What to Consider When Investing in Parking Spaces

28Hse Editor  2024-11-20  7.4K #Wed Property Focus

In the latest Policy Address, the government relaxed the mortgage cap for both residential and non-residential properties, increasing it to 70%. This change also benefits parking spaces. According to data from the Land Registry, there were 386 parking space registrations in October, a 23.7% increase from September’s 312, marking a three-month high. 

Apart from the relaxed mortgage criteria, most new developments offer fewer parking spaces compared to residential units, and some estates don’t provide any parking at all. This shortage, combined with high demand, has driven up the value of parking spaces, making them a viable investment option and boosting transaction volumes.
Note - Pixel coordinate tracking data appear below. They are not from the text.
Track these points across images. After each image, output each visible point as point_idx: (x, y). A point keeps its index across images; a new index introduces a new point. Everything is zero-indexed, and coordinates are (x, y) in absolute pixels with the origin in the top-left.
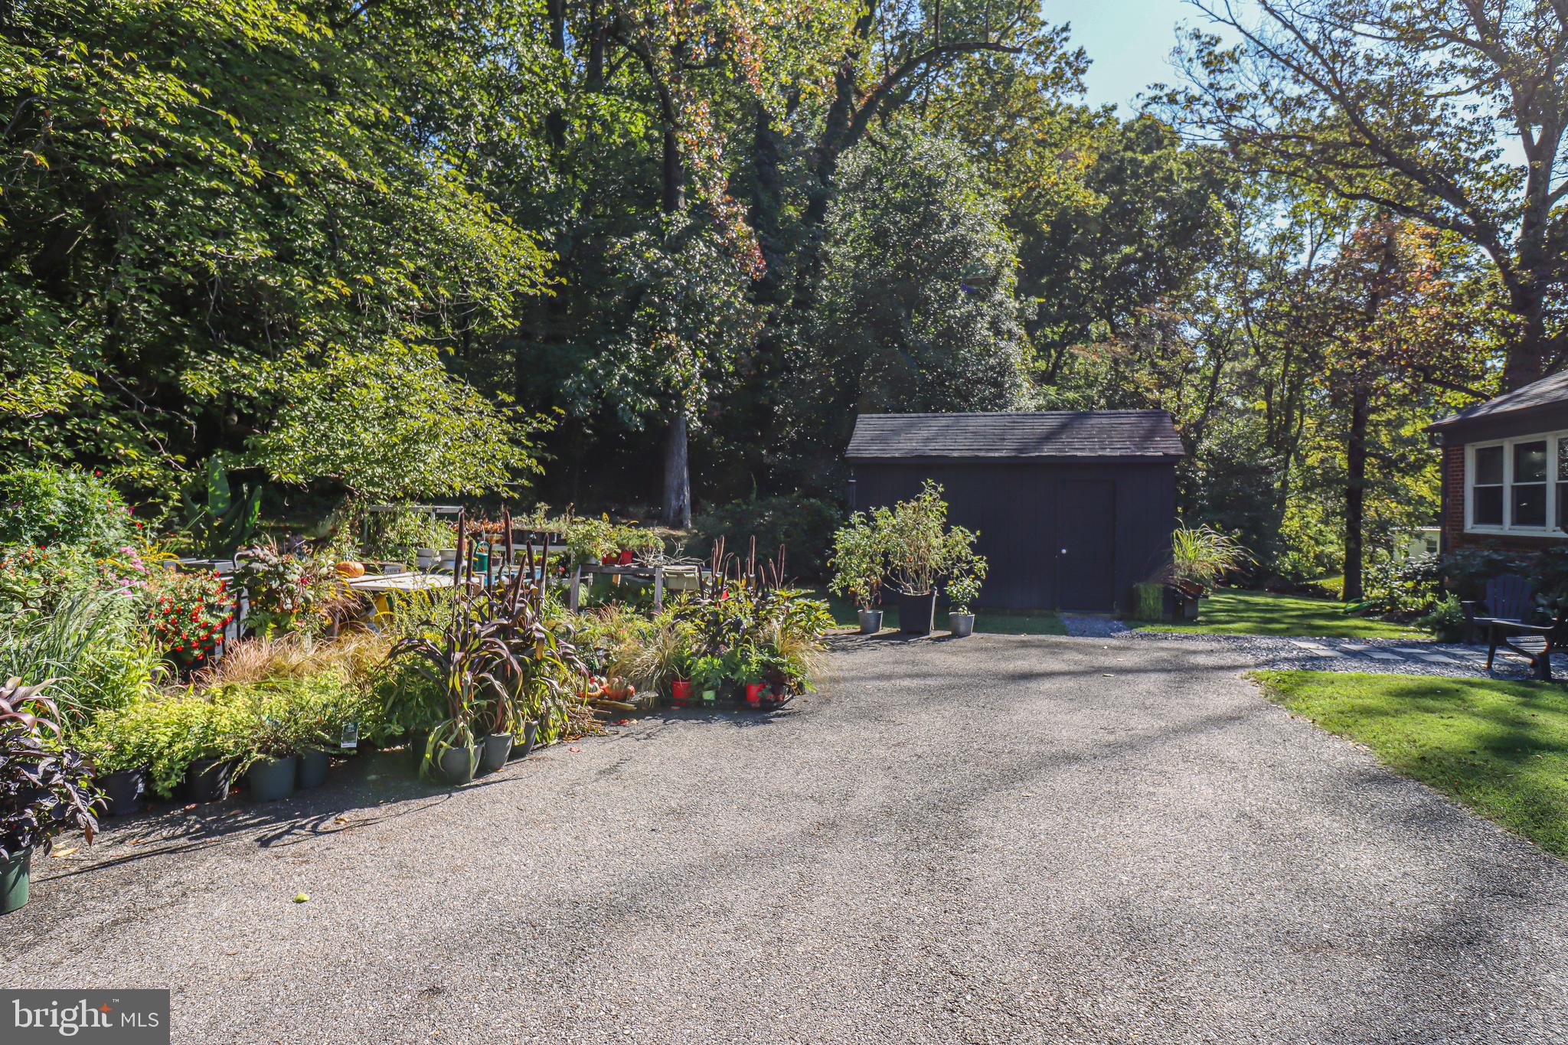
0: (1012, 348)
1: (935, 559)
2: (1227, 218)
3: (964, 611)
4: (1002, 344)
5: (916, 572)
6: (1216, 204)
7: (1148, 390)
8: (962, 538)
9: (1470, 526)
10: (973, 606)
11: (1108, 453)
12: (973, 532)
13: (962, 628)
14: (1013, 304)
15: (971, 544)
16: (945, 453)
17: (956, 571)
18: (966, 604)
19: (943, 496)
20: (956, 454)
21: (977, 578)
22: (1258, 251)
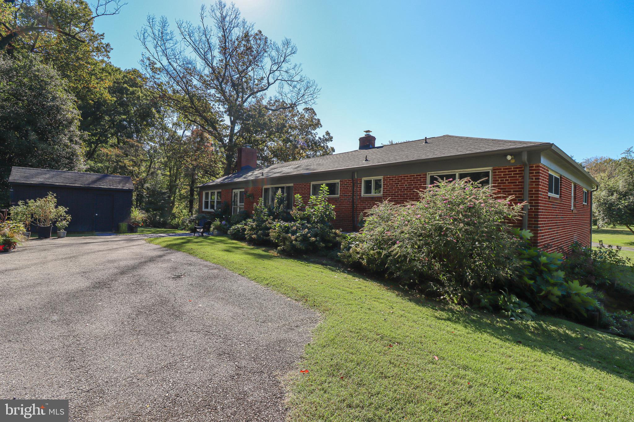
0: (77, 147)
1: (52, 216)
2: (157, 115)
3: (62, 231)
4: (73, 145)
5: (45, 220)
6: (154, 110)
7: (129, 166)
8: (62, 210)
9: (204, 210)
10: (66, 229)
11: (112, 187)
12: (66, 208)
13: (62, 235)
14: (79, 133)
15: (65, 212)
16: (53, 183)
17: (59, 219)
18: (63, 229)
19: (55, 197)
20: (57, 184)
21: (67, 221)
22: (168, 127)
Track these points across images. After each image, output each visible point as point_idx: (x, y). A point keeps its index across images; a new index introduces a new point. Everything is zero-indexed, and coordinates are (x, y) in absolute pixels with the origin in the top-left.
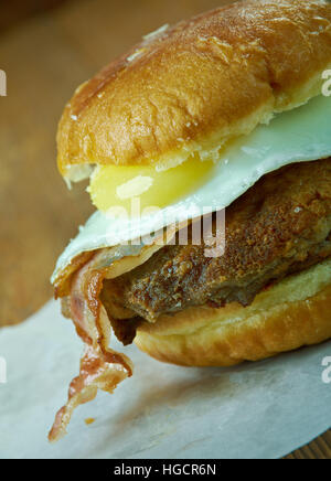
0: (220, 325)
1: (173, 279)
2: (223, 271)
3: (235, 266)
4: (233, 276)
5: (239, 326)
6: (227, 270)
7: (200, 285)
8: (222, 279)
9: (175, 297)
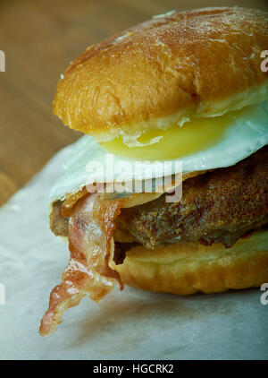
0: (194, 261)
1: (178, 216)
2: (223, 217)
3: (232, 214)
4: (229, 222)
5: (210, 263)
6: (226, 216)
7: (199, 225)
8: (220, 223)
9: (177, 231)
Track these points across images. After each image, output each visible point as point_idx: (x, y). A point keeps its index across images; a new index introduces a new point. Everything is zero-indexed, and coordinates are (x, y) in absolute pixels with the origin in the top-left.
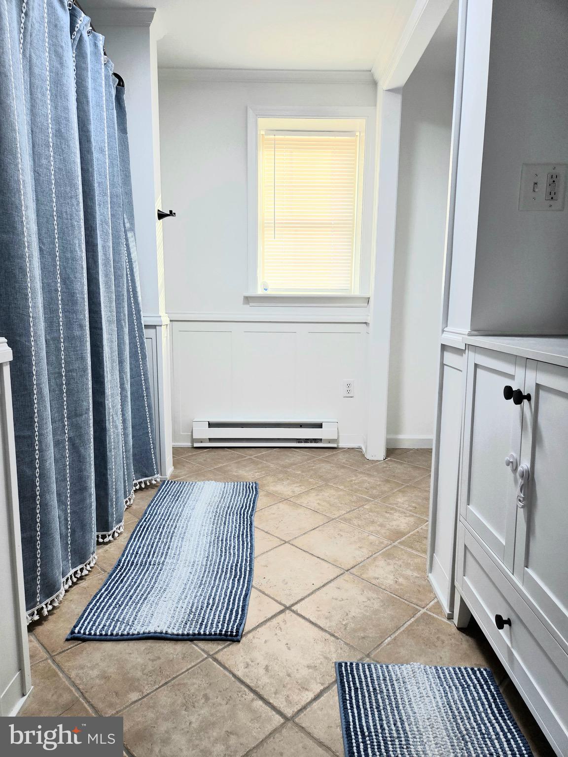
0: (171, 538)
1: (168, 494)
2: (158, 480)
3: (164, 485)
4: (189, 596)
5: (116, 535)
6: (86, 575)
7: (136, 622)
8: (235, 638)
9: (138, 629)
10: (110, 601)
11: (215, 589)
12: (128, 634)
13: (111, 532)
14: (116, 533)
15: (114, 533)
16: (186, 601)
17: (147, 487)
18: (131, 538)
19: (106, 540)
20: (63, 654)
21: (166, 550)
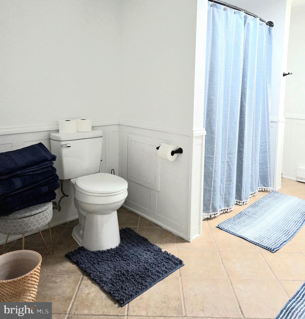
0: (265, 212)
1: (273, 196)
2: (271, 190)
3: (273, 192)
4: (261, 232)
5: (244, 204)
6: (229, 212)
7: (239, 231)
8: (272, 251)
9: (239, 233)
10: (233, 222)
11: (273, 234)
12: (235, 233)
13: (242, 202)
14: (244, 203)
15: (243, 202)
16: (259, 233)
17: (265, 191)
18: (249, 207)
19: (240, 204)
20: (214, 230)
21: (261, 215)
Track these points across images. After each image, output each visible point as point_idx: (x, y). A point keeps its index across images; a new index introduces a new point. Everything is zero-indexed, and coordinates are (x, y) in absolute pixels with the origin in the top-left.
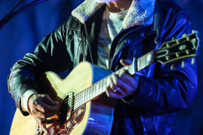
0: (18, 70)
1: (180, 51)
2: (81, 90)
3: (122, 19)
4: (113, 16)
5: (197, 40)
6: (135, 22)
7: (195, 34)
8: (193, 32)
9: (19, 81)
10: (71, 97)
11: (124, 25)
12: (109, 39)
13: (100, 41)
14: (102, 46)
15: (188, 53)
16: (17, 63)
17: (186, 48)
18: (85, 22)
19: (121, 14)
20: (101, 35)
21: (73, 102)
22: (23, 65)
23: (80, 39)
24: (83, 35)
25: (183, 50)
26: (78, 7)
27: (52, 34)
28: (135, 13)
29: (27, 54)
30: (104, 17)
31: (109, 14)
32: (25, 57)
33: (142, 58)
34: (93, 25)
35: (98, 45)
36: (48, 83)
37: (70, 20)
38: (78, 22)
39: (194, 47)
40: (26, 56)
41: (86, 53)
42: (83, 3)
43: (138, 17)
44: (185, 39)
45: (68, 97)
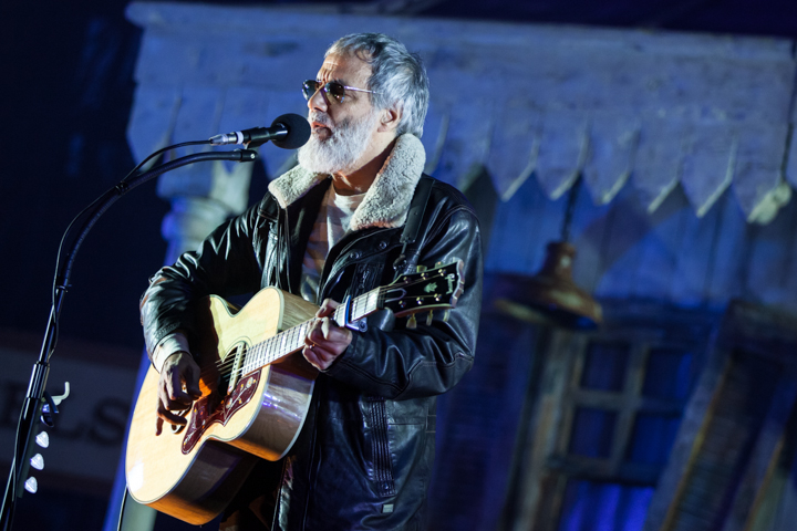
0: (159, 288)
1: (427, 294)
2: (258, 342)
3: (353, 209)
4: (341, 202)
5: (456, 278)
6: (372, 220)
10: (240, 351)
11: (353, 223)
12: (326, 243)
13: (310, 246)
14: (313, 257)
15: (437, 299)
16: (161, 271)
17: (437, 291)
18: (287, 207)
19: (354, 199)
20: (314, 236)
21: (243, 361)
22: (169, 277)
23: (276, 238)
24: (282, 231)
25: (431, 293)
26: (281, 177)
28: (376, 202)
31: (335, 198)
33: (362, 298)
34: (302, 214)
35: (306, 254)
36: (208, 319)
37: (266, 200)
39: (451, 291)
41: (281, 267)
42: (292, 170)
43: (379, 212)
45: (235, 350)
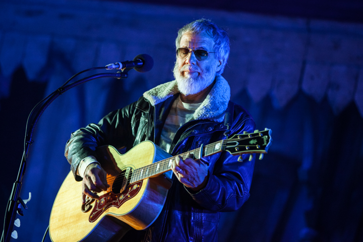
0: (81, 136)
1: (251, 144)
2: (140, 167)
5: (269, 138)
7: (268, 131)
8: (266, 129)
9: (81, 146)
10: (128, 171)
15: (258, 147)
17: (257, 143)
18: (155, 105)
21: (130, 176)
23: (147, 120)
24: (151, 117)
25: (253, 144)
26: (151, 90)
27: (119, 110)
28: (209, 107)
29: (92, 125)
30: (174, 105)
32: (88, 127)
37: (140, 100)
38: (148, 103)
39: (265, 144)
40: (90, 126)
41: (150, 135)
42: (157, 87)
44: (258, 134)
45: (125, 171)
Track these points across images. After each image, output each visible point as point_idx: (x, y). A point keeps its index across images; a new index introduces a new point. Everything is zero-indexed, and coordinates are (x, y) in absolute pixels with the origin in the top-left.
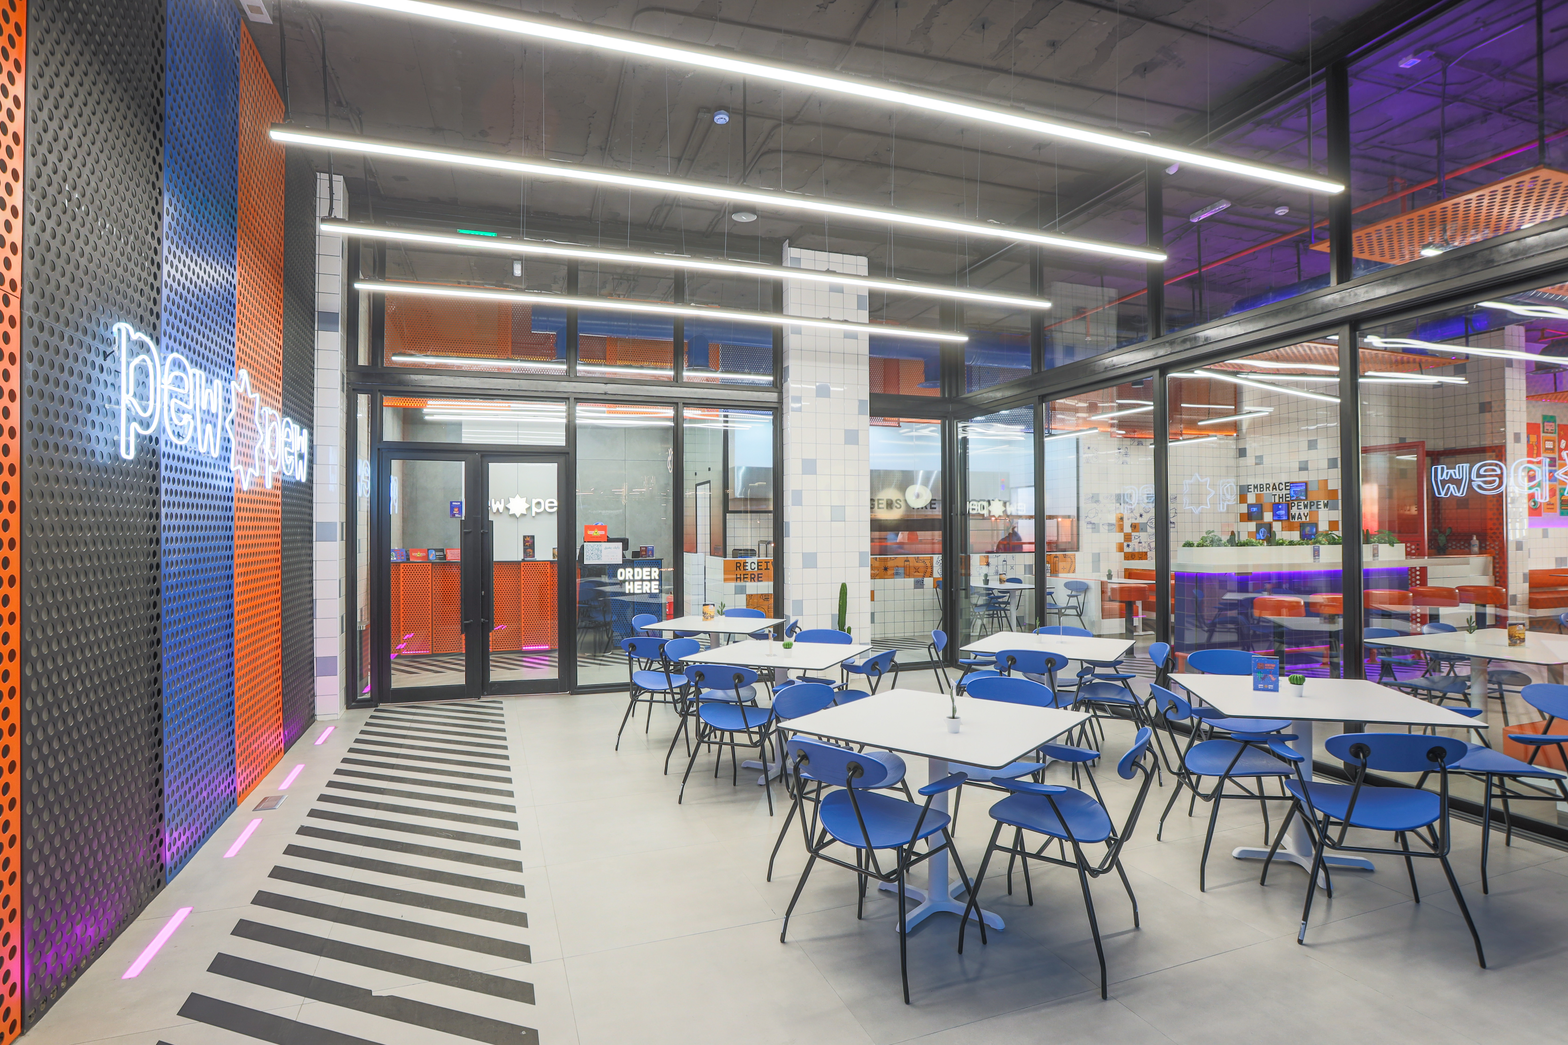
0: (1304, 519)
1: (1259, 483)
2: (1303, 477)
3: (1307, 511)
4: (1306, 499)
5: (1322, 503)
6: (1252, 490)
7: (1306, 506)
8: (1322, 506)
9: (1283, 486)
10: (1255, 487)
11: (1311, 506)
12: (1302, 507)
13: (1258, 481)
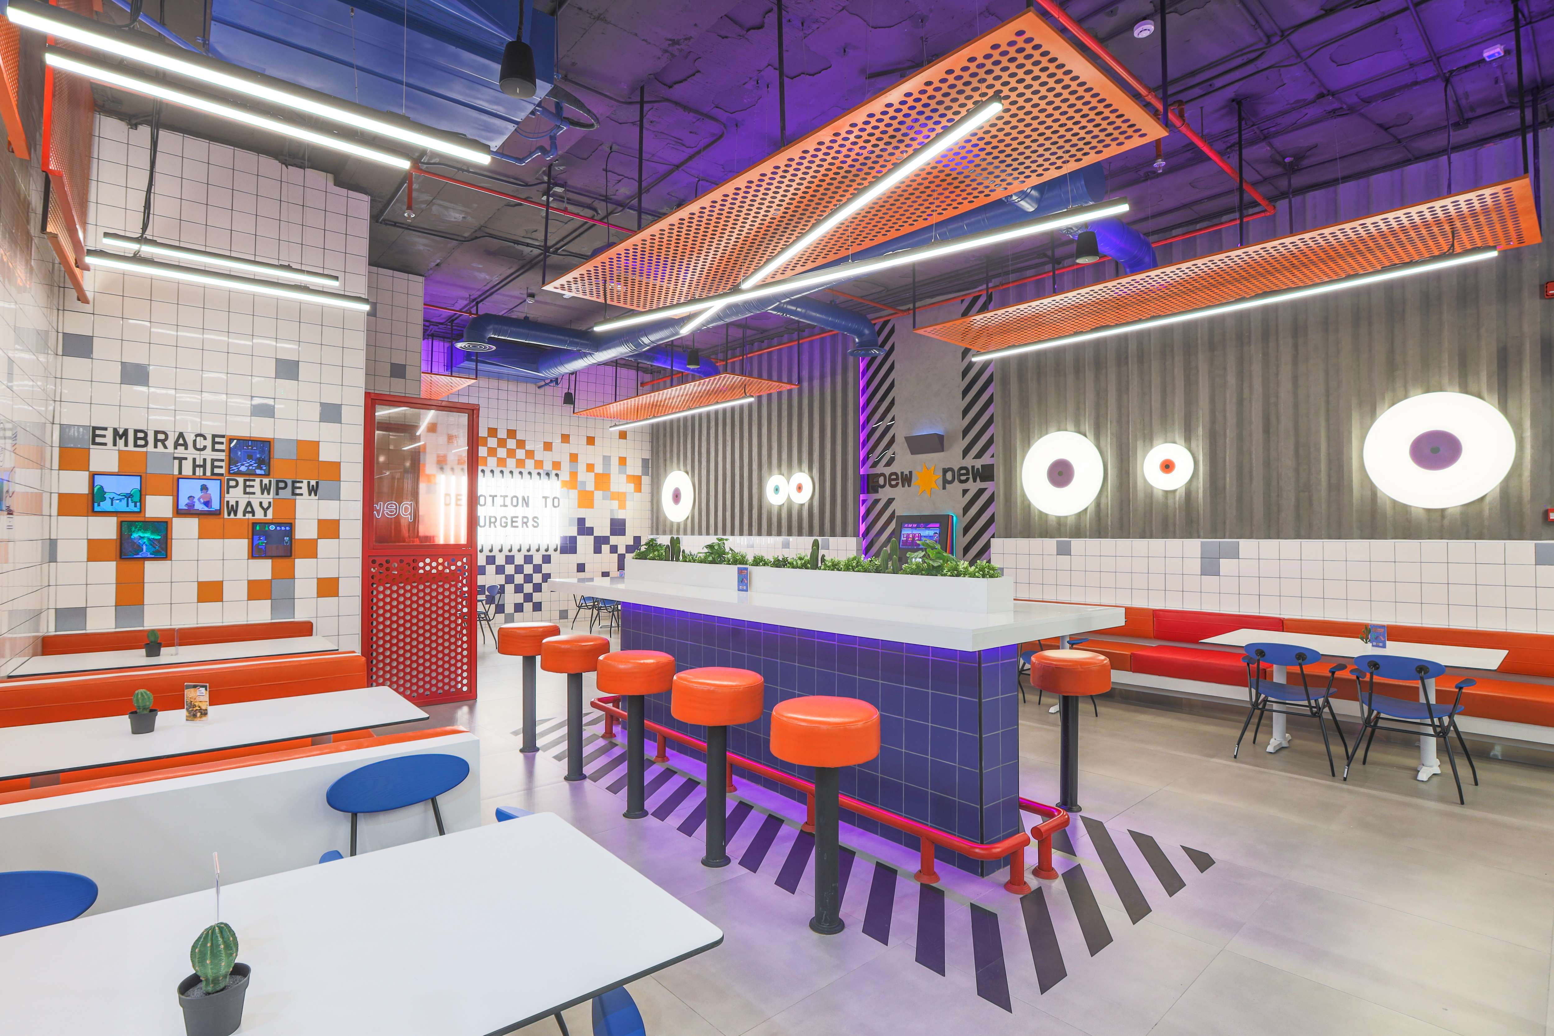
0: (259, 515)
1: (132, 426)
2: (260, 429)
3: (267, 499)
4: (267, 475)
5: (304, 485)
6: (109, 439)
7: (265, 489)
8: (305, 490)
9: (208, 443)
10: (120, 435)
11: (278, 489)
12: (257, 489)
13: (131, 423)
For those interested in investing in parking spaces, it’s important to understand the different types available. Parking spaces are generally categorised for private cars, motorcycles, trucks, and electric vehicles. Buyers should select the type of parking space that suits their specific needs. 

Those intending to apply for a parking space mortgage should note that the terms vary depending on the type of space. Mortgages for parking spaces are mainly divided into standalone spaces, “tied spaces”, and “split-tied spaces.” Standalone spaces are those that can be bought and sold independently, with a mortgage cap typically up to 70%. Split-tied spaces are spaces that were originally tied to a residential unit but have been sold separately; these have mortgage terms similar to standalone spaces. Tied spaces are sold together with a residential unit and cannot be separated; in such cases, the mortgage is treated as part of the property, with a cap of up to 90%. Potential buyers should consult with banks before applying for a mortgage to understand the valuation, interest rates, and loan terms for parking spaces, as parking space transactions tend to be less transparent than property transactions. 

When considering an investment, it's crucial to assess the supply and demand of parking spaces within the estate. If the ratio of residential units to parking spaces exceeds 5:1, this indicates that demand outweighs supply, potentially increasing the investment value of the parking space. Additionally, the presence of public parking facilities nearby can affect the value of the parking space.

Before purchasing, it’s important to carefully review the deed, as some parking spaces come with restrictions. For example, some spaces may only be sold to or rented by residents of the same estate, and certain estates may limit the number of parking spaces an individual can own, typically to a maximum of three. These restrictions can reduce the flexibility of the investment and affect potential returns. 

The process of buying a parking space is similar to purchasing property. Generally, both parties will sign a Provisional Sale and Purchase Agreement, followed by the formal agreement within 14 days, along with the payment of stamp duty. In some cases, the provisional agreement may be skipped altogether.

In terms of expenses, buying a parking space is much like buying property. Buyers need to cover agent commissions (if the deal is brokered through an agent), legal fees, stamp duty, and recurring costs such as rates, government rent, and management fees.

It’s important to remember that no investment is risk-free. Therefore, before investing in parking spaces, buyers should carefully weigh the potential risks and rewards.